These authors sought to determine the influence of preoperative anemia severity on 30-day postoperative complications following primary TSA using the National Surgical Quality Improvement Program (NSQIP) database from 2012 to 2018.
Patients undergoing TSA stratified into 3 cohorts: non-anemia (hematocrit >36% for women, > 39% for men), mild anemia (hematocrit 33% to 36% for women, 33% to 39% for men), and moderate to severe anemia (hematocrit < 33% for both women and men).
Of 13,921 total patients undergoing TSA, 11,330 patients (81.4%) did not have anemia, 1,934 (13.9%) had mild anemia, and 657 (4.7%) had moderate to severe anemia.
Patients with mild anemia were more likely to have a postoperative blood transfusion (OR 4.7; p < 0.001), extended length of stay (OR 1.7; p = 0.002), and reoperation (OR 1.5; p =0.028).
Patients with moderate to severe anemia were at increased risk of cardiac complications (OR 3.0; p = 0.012), pulmonary complications (OR 2.2; p = 0.015), postoperative blood transfusion (OR 23.8; p < 0.001), extended length of stay (OR 6.6; p < 0.001), reoperation (OR 2.2; p = 0.003), and death (OR 3.8; p = 0.034).
These findings are similar to those from another recent study.
The Impact of Preoperative Anemia on Complications After Total Shoulder Arthroplasty
These authors investigated the relationship between varying levels of preoperative anemia and postoperative complications within 30 days of total shoulder arthroplasty (TSA) in 10,547 patients.
The degree of anemia was categorized based on preoperative hematocrit levels: normal (>39% for men and >36% for women), mild anemia (29% to 39% for men and 29% to 36% for women), and severe anemia (<29% for both men and women).
1,923 patients were (18.2%) in the mild anemia cohort and 146 (1.4%) were in the severe anemia cohort.
Mild anemia was a significant predictor of any complication (odds ratio [OR] 2.74, P < 0.001), stroke/cerebrovascular accident (OR 6.79, P = 0.007), postoperative anemia requiring transfusion (OR 6.58, P < 0.001), nonhome discharge (OR 1.79, P < 0.001), readmission (OR 1.63, P < 0.001), and return to the surgical room (OR 1.60, P = 0.017).
Severe anemia was identified as a significant predictor of any complication (OR 4.31, P < 0.001), renal complication (OR 13.78, P < 0.001), postoperative anemia requiring transfusion (OR 5.62, P < 0.001), and nonhome discharge (OR 2.34, P < 0.001).
Comment: These authors found that 20% of patients having TSA were anemic!
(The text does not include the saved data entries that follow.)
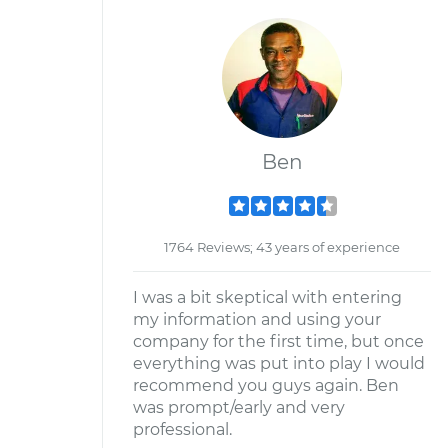
Ben
1764 Reviews; 43 years of experience
I was a bit skeptical with entering
my information and using your
company for the first time, but once
everything was put into play I would
recommend you guys again. Ben
was prompt/early and very
professional.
Preoperative anemia status was a notable risk factor for postoperative complications within 30 days of TSA. Even mildly decreased preoperative hematocrit levels (between 29% and 36% for women and between 29% and 39% for men) notably increased the risk of stroke/CVA, postoperative anemia requiring transfusion, nonhome discharge, hospital readmission, and return to the surgical room. In addition, severe anemia (hematocrit <29% in both men and women) was identified as a predictor of postoperative anemia requiring transfusion, nonhome discharge, and renal complications after TSA.
A greater proportion of patients with mild anemia were functionally dependent, used steroids, had an ASA ≥3, and had a BMI <25.
Anemia may result from nutrient deficiency, chronic proinflammatory states, chronic kidney disease, and bone marrow dysfunction. Deficiencies of vitamin B12, iron, and folate may account for one third of the etiologies of anemia.
These studies did not evaluate the effectiveness of correcting patients' hematocrit preoperatively on postoperative complications after TSA.